Required action
Using the records below, copy exactly the part that opens with the line holding "vfov_deg: 7.5" and closes with the line holding "exposure_s: 1/400", minus the pictures.

Dataset entries:
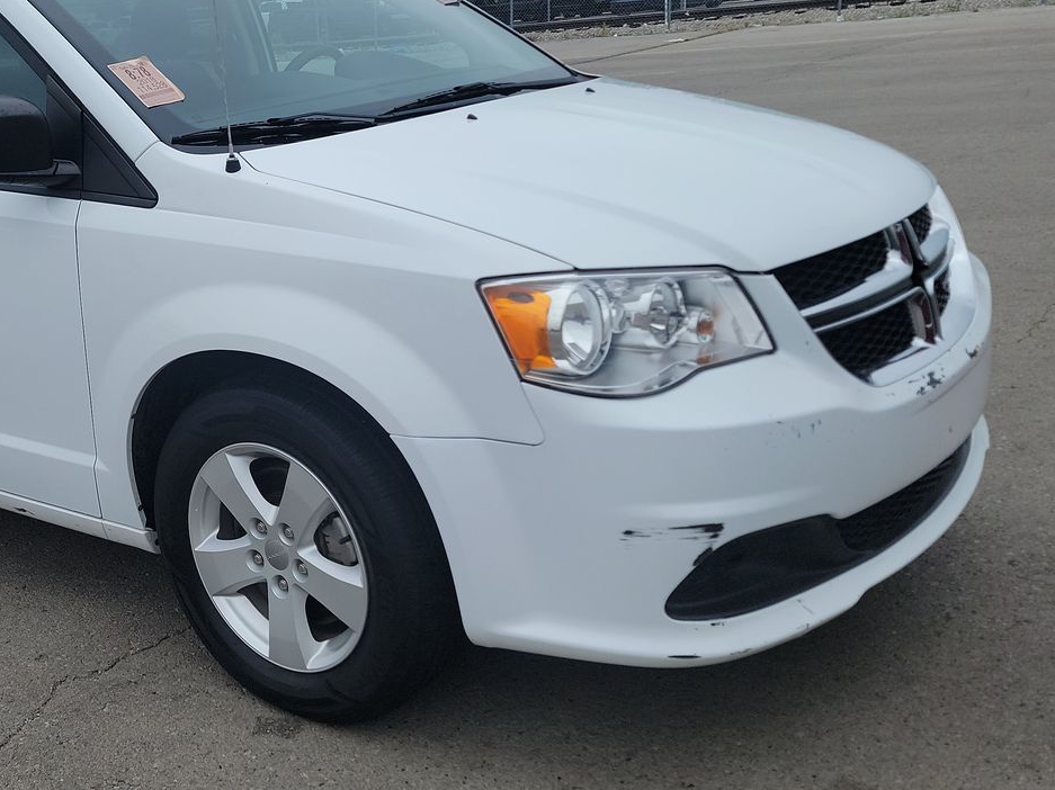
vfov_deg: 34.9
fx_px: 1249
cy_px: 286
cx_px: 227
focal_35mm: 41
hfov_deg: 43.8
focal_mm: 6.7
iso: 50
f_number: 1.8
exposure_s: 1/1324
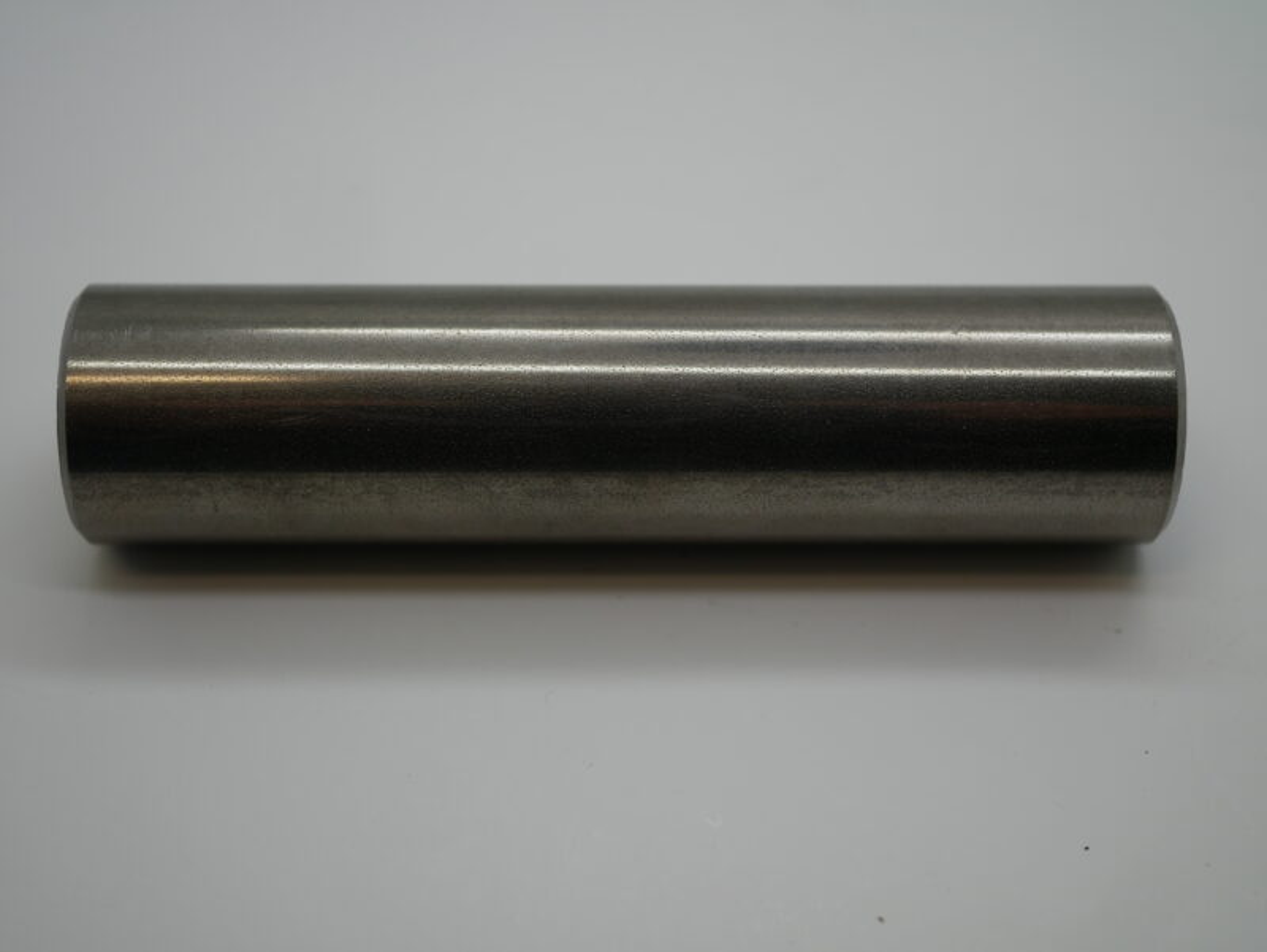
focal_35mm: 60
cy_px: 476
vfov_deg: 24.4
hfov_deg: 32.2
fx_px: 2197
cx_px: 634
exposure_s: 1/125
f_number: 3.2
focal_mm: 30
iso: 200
---
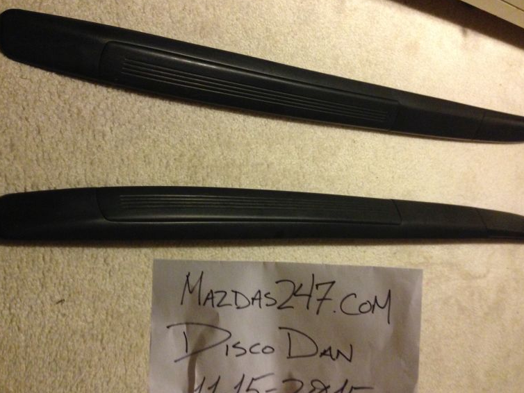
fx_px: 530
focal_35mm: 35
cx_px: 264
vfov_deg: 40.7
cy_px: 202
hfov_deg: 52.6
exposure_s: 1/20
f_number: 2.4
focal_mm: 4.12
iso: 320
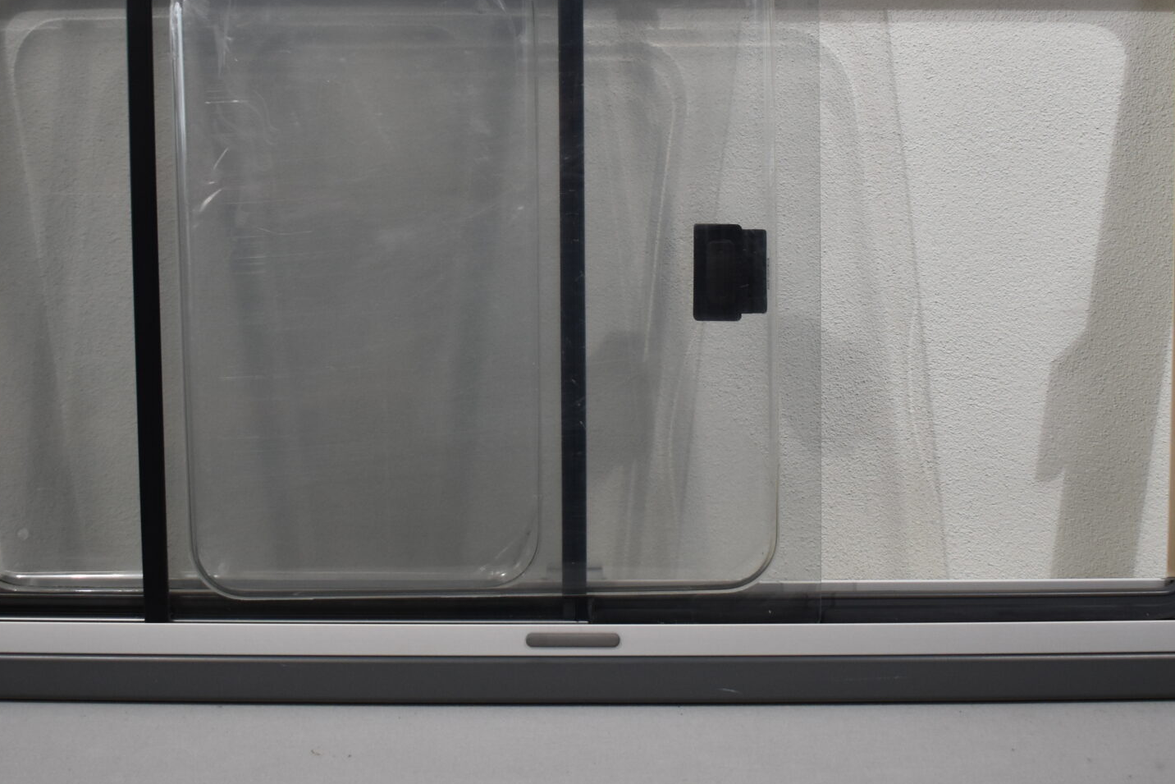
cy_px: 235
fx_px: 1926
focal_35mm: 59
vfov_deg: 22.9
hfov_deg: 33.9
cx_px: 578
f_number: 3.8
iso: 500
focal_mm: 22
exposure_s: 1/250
...
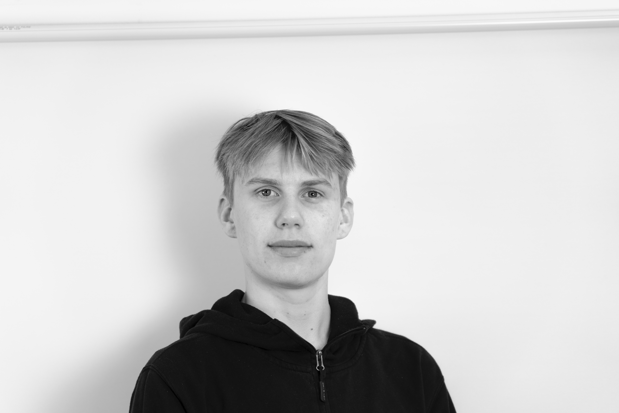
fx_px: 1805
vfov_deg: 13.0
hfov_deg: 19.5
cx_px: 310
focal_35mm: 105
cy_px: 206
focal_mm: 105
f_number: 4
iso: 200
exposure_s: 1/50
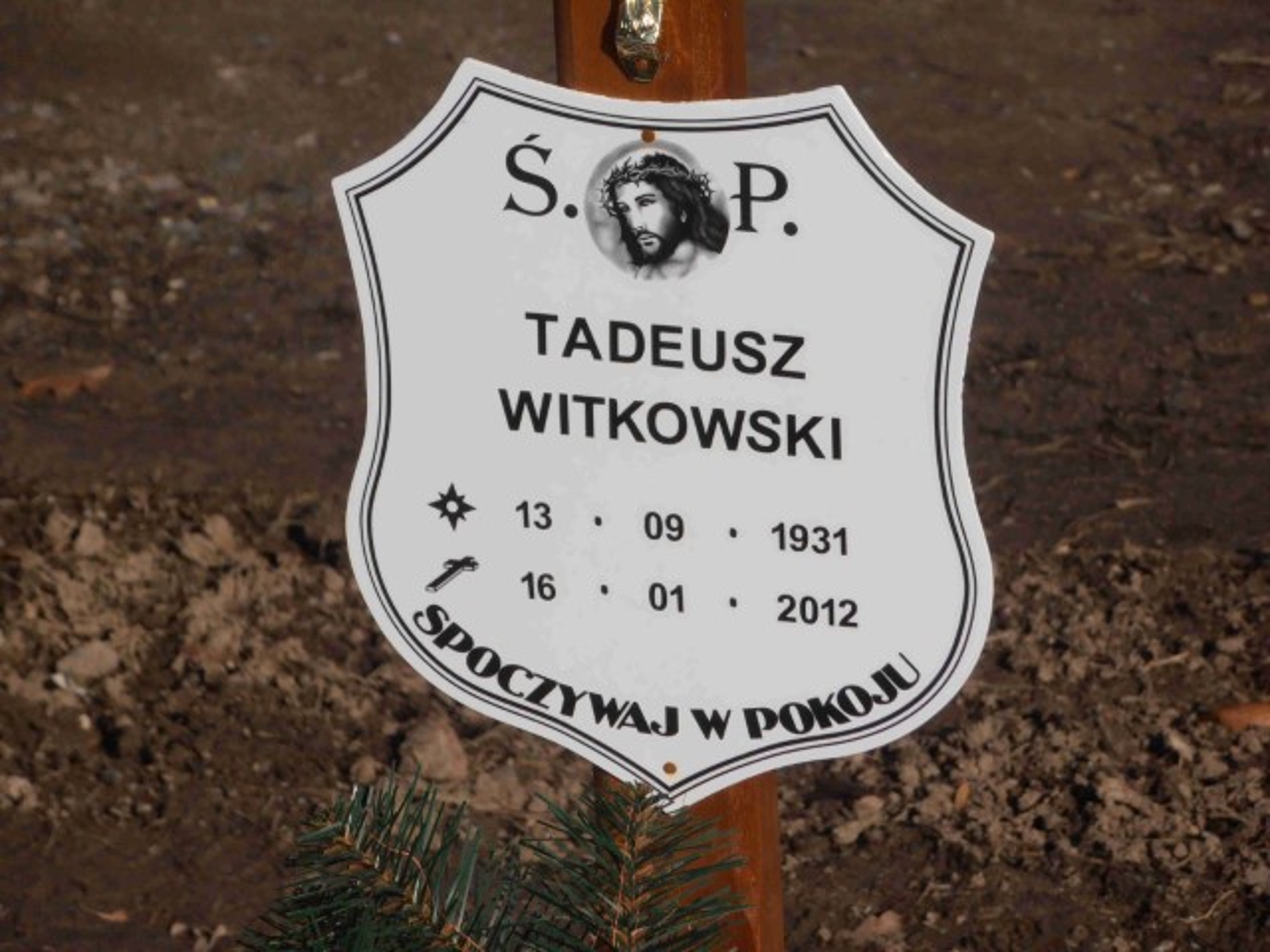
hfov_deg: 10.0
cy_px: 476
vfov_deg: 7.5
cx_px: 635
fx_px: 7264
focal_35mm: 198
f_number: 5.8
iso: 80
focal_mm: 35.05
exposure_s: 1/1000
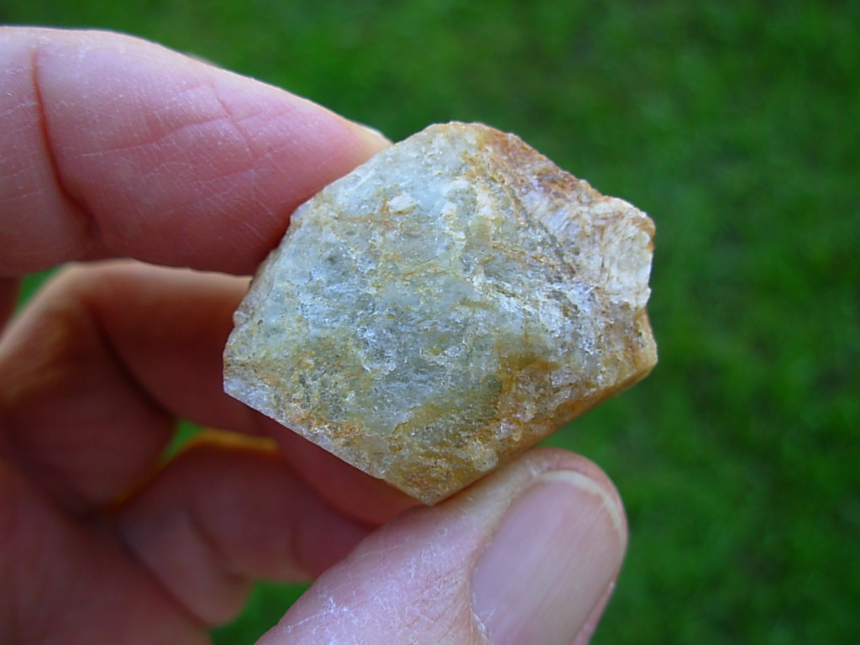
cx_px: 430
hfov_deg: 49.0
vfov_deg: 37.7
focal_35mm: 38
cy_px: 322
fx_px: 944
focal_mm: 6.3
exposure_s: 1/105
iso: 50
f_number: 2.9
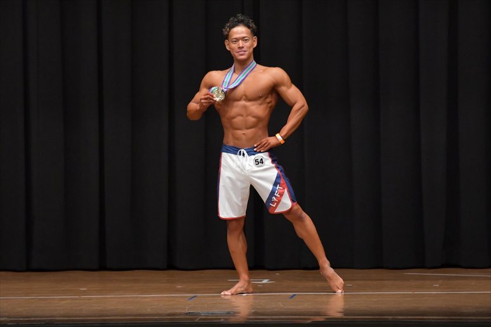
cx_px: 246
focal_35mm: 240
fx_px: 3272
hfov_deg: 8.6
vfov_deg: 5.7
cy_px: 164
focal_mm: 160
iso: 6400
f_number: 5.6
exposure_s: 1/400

Response for this exercise
vfov_deg: 7.5
cx_px: 635
fx_px: 7264
focal_35mm: 198
f_number: 5.8
iso: 80
focal_mm: 35.05
exposure_s: 1/1000
cx_px: 430
hfov_deg: 49.0
vfov_deg: 37.7
focal_35mm: 38
cy_px: 322
fx_px: 944
focal_mm: 6.3
exposure_s: 1/105
iso: 50
f_number: 2.9
cx_px: 246
focal_35mm: 240
fx_px: 3272
hfov_deg: 8.6
vfov_deg: 5.7
cy_px: 164
focal_mm: 160
iso: 6400
f_number: 5.6
exposure_s: 1/400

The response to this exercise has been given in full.